Business Premises Renovation Allowances (BPRA)
  • This 100% allowance is available for renovating and converting empty commercial properties in certain disadvantaged areas.

  • BPRA extended by 5 years to 31 March 2017 / 5 April 2017.

  • For expenditure incurred on or after 11 April 2012, BPRA is limited to €20m per project.

  • Where a property which has qualified for BPRA is sold and a balancing charge arises, the new owner is able to claim plant and machinery allowances on the residue of these fixtures.

Enterprise Zones
  • The government confirmed the creation of Enterprise Zones for qualifying expenditure for 5 years from April 2012.

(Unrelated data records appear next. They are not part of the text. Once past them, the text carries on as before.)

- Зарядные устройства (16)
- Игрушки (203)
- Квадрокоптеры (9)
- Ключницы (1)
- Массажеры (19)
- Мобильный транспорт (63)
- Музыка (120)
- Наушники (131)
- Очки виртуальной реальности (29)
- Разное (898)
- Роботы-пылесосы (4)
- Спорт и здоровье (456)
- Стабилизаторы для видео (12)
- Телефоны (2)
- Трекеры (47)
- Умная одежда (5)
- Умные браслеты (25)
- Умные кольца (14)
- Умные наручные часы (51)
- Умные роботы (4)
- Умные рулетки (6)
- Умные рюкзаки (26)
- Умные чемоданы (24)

  • 100% First Year Allowances ('FYA') for expenditure by trading companies on new, unused (and not second hand) plant and machinery for use in designated assisted areas within enterprise zones.

  • Expenditure on assets for leasing is excluded.

  • Applies to UK resident companies subject to UK corporation tax only which excludes partnerships with corporate members and individuals.

  • Limit of €125m for each investment project.

  • Must create new or expanded business, not replace existing assets. For example, the air-conditioning system is stripped out and a new system is installed. This expenditure will not qualify for 100% FYA, but instead will still qualify for Special rate plant and machinery allowances.

Feed-in tariffs (FIT) and Renewable Heat Incentives (RHI)
  • Enhanced Capital Allowances will be denied where tariffs are actually paid in respect of electricity or heat generated under the FIT and the RHI schemes.

Office of Tax Simplification (OTS)
  • As part of the OTS review, Flat Conversion Allowances and Safety at Sports Ground capital allowances are to be abolished from April 2013.

Anti Avoidance
  • No changes were made to the application of the capital allowances anti-avoidance rules (CAA2001 s197) to prevent what HMRC termed 'artificial acceleration' of allowances. This means parties remain free to agree a value between £1 and the cost of the plant fixtures to include in a tax election under CAA2001 s198.

  • Legislation to increase effectiveness of current anti-avoidance rules applicable to transactions where there is an 'avoidance purpose' intended to provide a 'tax advantage.'

Other issues
  • The main rate of corporation tax will fall to 25% from April 2012.

  • General Pool Plant writing down allowances will fall to 18% from April 2012.

  • Special Rate Pool writing down allowances will fall to 8% from April 2012.

  • Expenditure on solar panels will qualify as Special Rate expenditure from April 2012.

(References above to April 2012 or 2013 mean 1 April 2012 or 2013 for corporation tax and 6 April 2012 or 2013 for income tax, unless otherwise stated.)